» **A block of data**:
===
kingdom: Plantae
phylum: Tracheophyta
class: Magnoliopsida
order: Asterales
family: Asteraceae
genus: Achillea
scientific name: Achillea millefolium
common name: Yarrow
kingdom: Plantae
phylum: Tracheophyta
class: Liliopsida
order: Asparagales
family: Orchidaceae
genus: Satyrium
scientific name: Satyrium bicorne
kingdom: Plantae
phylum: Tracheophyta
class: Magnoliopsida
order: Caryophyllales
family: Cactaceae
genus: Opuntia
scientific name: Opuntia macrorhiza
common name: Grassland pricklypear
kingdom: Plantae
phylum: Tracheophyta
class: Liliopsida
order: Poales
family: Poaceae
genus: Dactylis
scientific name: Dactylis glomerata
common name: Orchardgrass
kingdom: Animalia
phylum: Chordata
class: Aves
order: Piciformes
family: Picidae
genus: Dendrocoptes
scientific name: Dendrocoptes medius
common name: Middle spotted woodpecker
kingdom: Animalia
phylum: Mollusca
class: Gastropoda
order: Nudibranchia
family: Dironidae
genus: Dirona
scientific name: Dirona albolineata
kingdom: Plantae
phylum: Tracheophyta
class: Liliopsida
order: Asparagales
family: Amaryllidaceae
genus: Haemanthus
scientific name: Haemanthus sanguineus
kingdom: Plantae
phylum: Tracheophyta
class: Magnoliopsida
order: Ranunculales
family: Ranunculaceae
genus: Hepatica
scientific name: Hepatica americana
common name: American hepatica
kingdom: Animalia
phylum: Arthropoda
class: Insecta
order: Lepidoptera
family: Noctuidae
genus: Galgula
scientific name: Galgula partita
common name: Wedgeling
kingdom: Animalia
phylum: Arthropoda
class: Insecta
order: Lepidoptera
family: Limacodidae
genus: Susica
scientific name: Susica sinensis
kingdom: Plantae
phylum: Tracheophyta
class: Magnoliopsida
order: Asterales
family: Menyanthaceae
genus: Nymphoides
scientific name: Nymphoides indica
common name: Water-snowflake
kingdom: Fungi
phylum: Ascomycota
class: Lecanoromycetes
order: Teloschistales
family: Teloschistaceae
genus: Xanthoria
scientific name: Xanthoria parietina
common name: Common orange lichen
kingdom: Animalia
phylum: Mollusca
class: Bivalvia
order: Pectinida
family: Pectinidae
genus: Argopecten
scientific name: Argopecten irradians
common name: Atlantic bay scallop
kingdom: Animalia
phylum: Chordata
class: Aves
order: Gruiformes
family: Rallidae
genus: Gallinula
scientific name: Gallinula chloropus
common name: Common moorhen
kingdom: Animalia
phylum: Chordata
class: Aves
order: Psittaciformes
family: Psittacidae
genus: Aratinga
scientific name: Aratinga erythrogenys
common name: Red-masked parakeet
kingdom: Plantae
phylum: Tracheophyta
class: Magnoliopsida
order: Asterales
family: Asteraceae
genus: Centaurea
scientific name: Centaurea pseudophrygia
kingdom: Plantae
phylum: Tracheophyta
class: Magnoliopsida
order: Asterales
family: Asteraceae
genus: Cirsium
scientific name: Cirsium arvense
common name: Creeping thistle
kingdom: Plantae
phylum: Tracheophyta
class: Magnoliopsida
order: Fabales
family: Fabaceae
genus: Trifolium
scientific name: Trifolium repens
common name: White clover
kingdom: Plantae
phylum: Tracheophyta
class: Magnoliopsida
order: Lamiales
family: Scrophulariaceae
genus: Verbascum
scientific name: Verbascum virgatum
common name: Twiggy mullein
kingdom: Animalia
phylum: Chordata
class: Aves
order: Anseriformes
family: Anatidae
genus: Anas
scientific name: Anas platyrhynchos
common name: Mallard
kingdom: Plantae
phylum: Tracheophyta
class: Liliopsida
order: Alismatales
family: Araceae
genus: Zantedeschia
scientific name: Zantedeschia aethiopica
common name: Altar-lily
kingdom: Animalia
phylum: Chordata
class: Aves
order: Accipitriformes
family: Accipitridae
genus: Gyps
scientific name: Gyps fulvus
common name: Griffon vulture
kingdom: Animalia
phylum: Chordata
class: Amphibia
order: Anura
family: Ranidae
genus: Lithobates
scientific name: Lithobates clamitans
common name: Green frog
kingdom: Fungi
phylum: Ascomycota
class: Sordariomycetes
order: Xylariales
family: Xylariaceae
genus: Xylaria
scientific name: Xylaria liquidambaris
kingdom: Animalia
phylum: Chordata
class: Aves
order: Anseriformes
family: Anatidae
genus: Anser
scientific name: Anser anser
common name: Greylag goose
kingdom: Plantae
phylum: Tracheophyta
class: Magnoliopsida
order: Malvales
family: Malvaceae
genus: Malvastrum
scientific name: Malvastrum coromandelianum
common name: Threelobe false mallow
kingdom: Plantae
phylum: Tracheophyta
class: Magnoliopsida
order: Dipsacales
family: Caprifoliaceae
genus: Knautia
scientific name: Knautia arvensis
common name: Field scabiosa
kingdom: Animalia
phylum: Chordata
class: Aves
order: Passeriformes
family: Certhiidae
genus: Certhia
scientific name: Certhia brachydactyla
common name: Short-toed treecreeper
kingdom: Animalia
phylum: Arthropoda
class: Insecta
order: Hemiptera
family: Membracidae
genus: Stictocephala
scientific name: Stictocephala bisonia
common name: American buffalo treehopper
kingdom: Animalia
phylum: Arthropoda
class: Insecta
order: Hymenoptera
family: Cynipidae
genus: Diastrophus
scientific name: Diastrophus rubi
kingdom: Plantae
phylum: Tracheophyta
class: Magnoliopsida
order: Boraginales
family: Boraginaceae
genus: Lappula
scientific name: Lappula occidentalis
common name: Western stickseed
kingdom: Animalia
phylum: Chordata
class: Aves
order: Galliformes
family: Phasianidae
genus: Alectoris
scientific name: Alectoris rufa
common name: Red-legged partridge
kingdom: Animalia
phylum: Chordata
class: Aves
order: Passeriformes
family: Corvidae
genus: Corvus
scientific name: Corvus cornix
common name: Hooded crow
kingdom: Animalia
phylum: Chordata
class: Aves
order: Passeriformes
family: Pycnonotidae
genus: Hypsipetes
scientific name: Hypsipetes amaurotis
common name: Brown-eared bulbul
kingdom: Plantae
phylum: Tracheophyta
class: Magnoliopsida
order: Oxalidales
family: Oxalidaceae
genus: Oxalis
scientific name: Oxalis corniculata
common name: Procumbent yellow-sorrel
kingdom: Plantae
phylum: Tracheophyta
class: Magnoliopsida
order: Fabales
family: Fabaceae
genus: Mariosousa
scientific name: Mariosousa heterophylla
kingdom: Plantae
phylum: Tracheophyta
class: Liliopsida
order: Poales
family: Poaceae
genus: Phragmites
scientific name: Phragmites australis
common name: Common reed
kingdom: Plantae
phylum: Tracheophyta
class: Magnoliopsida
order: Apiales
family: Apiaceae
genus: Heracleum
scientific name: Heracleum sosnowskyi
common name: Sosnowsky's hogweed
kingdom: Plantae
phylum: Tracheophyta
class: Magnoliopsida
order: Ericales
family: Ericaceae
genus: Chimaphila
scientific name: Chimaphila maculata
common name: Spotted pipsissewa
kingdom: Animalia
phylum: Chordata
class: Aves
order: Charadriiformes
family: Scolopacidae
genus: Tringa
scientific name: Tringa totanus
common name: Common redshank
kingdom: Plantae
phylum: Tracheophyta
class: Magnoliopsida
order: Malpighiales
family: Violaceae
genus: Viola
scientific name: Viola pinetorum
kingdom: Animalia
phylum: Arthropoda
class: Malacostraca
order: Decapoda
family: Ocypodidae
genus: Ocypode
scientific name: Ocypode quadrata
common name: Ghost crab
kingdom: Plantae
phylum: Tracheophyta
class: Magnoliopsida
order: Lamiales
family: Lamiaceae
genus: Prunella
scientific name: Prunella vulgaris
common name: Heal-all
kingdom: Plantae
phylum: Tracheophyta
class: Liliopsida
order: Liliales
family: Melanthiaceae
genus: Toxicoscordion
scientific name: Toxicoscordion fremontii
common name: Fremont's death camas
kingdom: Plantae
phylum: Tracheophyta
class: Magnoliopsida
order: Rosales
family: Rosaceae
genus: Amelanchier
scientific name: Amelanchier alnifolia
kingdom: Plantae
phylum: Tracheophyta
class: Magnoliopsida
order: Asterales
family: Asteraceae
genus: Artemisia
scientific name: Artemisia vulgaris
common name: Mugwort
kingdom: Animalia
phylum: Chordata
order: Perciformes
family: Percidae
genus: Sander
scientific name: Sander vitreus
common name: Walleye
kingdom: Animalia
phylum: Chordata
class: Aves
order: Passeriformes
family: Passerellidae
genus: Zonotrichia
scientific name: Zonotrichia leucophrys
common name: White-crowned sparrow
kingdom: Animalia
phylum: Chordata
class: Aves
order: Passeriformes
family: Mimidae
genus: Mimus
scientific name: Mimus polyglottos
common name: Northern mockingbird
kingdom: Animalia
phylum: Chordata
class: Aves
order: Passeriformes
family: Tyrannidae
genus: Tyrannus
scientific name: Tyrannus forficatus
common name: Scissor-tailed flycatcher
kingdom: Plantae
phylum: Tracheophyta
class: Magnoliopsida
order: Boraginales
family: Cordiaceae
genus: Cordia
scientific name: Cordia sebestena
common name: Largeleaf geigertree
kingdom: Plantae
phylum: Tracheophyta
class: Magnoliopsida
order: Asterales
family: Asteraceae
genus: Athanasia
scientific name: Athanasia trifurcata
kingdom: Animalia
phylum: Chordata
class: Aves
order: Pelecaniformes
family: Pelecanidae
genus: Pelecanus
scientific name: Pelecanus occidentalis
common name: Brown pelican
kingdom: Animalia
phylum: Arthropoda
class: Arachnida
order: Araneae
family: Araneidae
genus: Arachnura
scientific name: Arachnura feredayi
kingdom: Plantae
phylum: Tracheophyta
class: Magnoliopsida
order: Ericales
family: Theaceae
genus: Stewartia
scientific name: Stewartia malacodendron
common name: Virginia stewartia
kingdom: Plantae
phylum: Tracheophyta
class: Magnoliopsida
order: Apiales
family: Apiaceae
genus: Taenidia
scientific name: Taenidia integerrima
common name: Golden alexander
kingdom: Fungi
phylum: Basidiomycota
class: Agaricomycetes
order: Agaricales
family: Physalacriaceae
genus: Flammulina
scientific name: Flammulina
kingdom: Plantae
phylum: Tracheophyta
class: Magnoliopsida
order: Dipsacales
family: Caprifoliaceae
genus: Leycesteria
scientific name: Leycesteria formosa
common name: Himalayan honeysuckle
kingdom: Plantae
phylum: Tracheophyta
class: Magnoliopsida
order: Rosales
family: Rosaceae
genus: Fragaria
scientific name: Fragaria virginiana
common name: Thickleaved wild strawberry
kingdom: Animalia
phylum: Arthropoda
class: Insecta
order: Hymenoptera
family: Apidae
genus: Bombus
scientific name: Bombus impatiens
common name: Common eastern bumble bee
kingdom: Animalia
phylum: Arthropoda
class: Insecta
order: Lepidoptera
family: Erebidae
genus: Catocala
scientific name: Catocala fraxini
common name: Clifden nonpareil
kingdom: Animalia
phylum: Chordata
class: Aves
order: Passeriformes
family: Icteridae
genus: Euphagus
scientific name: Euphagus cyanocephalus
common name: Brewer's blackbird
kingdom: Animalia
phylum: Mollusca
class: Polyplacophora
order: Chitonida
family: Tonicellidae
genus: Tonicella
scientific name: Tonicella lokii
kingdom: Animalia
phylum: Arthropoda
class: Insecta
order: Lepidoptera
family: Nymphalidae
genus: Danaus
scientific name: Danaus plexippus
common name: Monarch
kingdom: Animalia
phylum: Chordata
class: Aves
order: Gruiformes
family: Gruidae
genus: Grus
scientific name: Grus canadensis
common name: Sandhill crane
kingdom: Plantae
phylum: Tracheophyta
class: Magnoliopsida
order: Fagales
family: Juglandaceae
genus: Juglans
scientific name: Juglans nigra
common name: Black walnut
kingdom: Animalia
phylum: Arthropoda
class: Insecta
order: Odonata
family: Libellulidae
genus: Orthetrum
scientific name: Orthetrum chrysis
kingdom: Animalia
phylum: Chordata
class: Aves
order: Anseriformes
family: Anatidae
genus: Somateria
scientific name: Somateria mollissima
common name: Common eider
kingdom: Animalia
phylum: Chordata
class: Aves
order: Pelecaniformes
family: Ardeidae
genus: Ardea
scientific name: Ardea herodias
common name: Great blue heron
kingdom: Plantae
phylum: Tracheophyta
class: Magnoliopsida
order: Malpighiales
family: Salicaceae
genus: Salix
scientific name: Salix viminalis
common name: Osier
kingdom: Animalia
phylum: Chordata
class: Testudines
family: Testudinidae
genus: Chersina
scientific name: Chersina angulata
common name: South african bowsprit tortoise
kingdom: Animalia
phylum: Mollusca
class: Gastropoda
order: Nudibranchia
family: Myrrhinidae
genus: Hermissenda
===
Can you repeat, word for word, the lines from the one containing "family: Libellulidae" through the one containing "family: Testudinidae", with both of those lines included?

family: Libellulidae
genus: Orthetrum
scientific name: Orthetrum chrysis
kingdom: Animalia
phylum: Chordata
class: Aves
order: Anseriformes
family: Anatidae
genus: Somateria
scientific name: Somateria mollissima
common name: Common eider
kingdom: Animalia
phylum: Chordata
class: Aves
order: Pelecaniformes
family: Ardeidae
genus: Ardea
scientific name: Ardea herodias
common name: Great blue heron
kingdom: Plantae
phylum: Tracheophyta
class: Magnoliopsida
order: Malpighiales
family: Salicaceae
genus: Salix
scientific name: Salix viminalis
common name: Osier
kingdom: Animalia
phylum: Chordata
class: Testudines
family: Testudinidae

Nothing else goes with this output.